# New is not new



## adamk (Jun 22, 2009)

When i start a new topic and I go to "new" it's not listed.


----------



## mrpeebee (Jan 29, 2010)

For you it's not new because you have already seen it.

For others it will be visible under 'New'.


----------



## Sigmund451 (Aug 8, 2003)

Looks new to me.


----------



## BariMelt (Jul 15, 2003)

If you write a new post in the forest and no one is around to read it, does it actually exist?


----------



## Guto (Jul 19, 2003)

have you checked that the Filter option to hide read threads ("unread discussions") is not checked? if you uncheck it, your post should show.


----------



## Pete Thomas (Sep 12, 2004)

Guto said:


> have you checked that the Filter option to hide read threads ("unread discussions") is not checked? if you uncheck it, your post should show.


This is correct because if you post it , you must have read it. So it will be filtered out if you filter out threads you have already read.


----------



## Sigmund451 (Aug 8, 2003)

Pete, it may be a bit optimistic to assume that people read or understand what they have said


----------



## JayeLID (Feb 12, 2009)

Pete Thomas said:


> This is correct because if you post it , you must have read it. So it will be filtered out if you filter out threads you have already read.
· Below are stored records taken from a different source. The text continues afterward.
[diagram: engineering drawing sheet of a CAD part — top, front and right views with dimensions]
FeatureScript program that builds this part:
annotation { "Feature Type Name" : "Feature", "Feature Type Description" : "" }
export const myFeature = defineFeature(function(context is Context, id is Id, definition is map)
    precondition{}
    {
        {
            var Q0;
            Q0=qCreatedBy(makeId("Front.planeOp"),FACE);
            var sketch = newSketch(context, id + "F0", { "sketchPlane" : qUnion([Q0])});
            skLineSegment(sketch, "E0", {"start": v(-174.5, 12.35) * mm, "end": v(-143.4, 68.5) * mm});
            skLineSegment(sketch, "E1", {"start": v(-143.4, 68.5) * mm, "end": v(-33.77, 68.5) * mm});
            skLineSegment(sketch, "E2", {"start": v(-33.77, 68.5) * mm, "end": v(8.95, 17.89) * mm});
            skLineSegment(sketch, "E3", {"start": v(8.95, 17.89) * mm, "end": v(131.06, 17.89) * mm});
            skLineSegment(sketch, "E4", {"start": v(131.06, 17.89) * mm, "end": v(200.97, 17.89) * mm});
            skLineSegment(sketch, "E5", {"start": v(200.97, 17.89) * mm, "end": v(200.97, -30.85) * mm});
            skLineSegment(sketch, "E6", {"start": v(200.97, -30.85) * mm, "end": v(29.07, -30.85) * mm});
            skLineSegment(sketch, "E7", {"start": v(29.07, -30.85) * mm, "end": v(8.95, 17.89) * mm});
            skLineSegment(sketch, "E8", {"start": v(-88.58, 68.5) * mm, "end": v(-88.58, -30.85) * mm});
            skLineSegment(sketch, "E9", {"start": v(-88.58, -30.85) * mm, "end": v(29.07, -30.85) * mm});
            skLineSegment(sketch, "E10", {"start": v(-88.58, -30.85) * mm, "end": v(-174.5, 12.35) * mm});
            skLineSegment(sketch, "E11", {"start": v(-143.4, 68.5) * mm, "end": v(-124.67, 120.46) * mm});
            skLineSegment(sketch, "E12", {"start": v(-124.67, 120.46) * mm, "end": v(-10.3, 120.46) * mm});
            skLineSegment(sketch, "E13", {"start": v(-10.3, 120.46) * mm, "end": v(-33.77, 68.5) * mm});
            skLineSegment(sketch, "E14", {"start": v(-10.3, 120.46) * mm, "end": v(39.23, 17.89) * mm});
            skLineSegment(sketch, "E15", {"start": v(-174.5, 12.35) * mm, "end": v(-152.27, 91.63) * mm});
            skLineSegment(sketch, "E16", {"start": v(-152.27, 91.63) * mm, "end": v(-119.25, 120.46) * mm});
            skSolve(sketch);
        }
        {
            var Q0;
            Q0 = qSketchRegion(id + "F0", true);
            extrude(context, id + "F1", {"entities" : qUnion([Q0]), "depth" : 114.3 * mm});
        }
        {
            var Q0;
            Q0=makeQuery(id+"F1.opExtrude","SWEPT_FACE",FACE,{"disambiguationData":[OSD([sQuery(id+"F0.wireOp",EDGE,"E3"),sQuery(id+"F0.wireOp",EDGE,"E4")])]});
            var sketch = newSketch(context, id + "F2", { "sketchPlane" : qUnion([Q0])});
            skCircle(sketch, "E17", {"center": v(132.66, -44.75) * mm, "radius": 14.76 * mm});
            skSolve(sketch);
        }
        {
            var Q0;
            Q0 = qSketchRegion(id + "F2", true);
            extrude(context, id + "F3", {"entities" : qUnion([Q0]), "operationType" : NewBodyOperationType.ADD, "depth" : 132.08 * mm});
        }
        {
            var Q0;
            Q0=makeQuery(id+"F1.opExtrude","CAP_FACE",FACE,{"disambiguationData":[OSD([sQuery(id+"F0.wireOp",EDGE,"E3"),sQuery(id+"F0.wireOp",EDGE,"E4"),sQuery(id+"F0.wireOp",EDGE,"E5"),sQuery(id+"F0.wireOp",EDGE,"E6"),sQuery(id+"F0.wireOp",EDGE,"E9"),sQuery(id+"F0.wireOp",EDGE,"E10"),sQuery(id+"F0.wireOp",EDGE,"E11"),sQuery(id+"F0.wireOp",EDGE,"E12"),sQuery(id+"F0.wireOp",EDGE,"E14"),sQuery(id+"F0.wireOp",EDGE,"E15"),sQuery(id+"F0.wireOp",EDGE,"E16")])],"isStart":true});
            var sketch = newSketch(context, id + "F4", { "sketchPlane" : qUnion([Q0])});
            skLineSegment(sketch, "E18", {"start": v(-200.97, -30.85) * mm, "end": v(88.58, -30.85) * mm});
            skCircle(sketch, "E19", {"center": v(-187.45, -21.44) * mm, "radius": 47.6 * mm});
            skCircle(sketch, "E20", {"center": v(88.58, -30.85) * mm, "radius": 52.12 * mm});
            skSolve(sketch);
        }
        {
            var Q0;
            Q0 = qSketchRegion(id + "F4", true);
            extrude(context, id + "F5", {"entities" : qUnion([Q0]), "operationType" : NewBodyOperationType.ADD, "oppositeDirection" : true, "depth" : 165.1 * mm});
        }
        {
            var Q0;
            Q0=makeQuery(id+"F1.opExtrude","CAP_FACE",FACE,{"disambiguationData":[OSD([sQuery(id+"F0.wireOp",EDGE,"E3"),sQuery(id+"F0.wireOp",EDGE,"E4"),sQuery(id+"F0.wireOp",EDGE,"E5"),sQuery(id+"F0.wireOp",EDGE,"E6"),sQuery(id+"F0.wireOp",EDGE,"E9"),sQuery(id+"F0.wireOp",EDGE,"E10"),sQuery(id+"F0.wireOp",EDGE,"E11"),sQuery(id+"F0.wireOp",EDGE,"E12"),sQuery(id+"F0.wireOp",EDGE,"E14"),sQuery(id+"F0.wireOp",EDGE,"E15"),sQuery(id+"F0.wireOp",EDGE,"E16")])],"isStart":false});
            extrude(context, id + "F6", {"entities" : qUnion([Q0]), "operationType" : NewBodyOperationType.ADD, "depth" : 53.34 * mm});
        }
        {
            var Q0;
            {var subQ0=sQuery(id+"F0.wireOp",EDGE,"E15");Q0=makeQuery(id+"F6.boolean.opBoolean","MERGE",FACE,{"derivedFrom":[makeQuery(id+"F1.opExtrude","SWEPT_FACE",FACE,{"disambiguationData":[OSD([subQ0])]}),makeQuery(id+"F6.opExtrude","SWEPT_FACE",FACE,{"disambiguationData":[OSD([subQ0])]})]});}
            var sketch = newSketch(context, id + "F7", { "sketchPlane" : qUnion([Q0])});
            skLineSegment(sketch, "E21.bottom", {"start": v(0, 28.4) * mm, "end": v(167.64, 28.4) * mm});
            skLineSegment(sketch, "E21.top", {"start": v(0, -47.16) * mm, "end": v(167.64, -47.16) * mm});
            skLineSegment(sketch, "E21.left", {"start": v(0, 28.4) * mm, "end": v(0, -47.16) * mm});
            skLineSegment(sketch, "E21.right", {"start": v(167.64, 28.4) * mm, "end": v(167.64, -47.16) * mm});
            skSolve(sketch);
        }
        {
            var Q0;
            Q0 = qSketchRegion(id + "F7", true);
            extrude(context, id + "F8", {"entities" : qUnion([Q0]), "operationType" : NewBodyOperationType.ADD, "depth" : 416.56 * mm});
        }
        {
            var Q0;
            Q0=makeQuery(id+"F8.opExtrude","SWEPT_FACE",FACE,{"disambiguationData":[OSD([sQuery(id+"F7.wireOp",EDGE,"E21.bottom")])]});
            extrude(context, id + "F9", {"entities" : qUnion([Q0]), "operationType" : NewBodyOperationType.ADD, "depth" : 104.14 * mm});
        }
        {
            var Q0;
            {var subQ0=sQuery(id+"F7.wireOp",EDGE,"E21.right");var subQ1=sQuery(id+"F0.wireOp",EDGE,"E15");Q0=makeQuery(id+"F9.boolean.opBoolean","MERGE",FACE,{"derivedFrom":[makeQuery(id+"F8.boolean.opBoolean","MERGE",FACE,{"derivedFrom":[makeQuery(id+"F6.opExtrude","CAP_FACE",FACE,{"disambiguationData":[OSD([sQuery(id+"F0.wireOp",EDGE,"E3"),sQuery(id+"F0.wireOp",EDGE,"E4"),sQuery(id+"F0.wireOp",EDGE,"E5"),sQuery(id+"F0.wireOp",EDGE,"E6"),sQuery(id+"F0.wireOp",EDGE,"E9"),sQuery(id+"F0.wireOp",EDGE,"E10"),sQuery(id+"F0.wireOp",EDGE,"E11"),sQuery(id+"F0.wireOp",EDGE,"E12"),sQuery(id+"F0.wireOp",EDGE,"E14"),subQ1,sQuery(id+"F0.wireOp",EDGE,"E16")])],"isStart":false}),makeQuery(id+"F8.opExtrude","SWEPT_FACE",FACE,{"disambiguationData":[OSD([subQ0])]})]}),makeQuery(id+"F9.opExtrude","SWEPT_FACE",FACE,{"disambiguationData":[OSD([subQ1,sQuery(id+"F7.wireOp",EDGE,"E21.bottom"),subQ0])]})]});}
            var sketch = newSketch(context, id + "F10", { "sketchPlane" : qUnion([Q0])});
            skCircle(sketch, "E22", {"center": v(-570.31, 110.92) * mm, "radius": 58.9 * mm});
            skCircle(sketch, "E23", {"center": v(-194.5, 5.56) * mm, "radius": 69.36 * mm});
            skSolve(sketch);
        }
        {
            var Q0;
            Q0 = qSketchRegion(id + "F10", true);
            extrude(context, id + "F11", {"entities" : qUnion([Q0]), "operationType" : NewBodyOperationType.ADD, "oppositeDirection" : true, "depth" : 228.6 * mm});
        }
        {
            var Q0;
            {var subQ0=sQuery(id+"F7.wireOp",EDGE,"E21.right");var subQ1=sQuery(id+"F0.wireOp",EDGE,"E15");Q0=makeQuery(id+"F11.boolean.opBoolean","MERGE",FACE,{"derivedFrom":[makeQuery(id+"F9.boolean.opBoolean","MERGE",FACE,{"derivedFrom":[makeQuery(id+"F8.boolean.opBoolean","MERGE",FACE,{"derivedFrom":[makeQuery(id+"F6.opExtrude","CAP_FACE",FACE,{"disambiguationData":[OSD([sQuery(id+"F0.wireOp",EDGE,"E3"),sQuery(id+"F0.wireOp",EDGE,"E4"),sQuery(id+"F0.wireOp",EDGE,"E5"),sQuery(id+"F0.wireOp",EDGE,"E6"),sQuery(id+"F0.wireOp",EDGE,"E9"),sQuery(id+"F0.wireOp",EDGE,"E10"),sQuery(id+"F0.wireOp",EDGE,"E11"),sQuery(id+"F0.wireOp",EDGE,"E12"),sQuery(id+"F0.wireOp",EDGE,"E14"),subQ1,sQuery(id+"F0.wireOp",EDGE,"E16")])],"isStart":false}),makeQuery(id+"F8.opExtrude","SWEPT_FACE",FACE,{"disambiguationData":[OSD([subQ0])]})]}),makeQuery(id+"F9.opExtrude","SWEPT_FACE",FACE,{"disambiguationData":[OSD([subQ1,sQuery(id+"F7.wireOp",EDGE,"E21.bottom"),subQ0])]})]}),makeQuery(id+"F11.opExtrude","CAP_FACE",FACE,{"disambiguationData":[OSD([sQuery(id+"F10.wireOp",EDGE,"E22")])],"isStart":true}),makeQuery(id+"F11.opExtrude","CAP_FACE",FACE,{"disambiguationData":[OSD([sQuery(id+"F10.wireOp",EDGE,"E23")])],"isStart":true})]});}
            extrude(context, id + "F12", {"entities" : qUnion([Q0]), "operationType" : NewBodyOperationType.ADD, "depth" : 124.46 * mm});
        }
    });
But who says ....just because you authored a thread...you have read it ????? A bit presumptuous, no ???


----------



## germanwatches (Sep 16, 2013)

It's similar to calculating the absorbed dose. Airtime is new.


----------



## Grumps (Feb 3, 2003)

It's a filter issue, as suggested above. Click on the filter options on the left side above the newly listed threads. Unclick all the options, then be sure to click on the bottom box, to save your choice as a default. Then click the filter button and you'll be all set.


----------



## GT (Feb 3, 2003)

If you're like me and have a failing memory...everything is new!


----------



## adamk (Jun 22, 2009)

I see the filter pull down.
Now that you all have chimed in it's up.
i guess that I don't need to see what i wrote, just the responses.


----------



## Pete Thomas (Sep 12, 2004)

adamk said:


> Now that you all have chimed in it's up.


I don't know what that means, but as long as you are happy then all is OK!


----------



## adamk (Jun 22, 2009)

it shows up in the new posts.
i know i can always look it up in the appropriate category.


----------



## Pete Thomas (Sep 12, 2004)

adamk said:


> it shows up in the new posts.


What shows up?


----------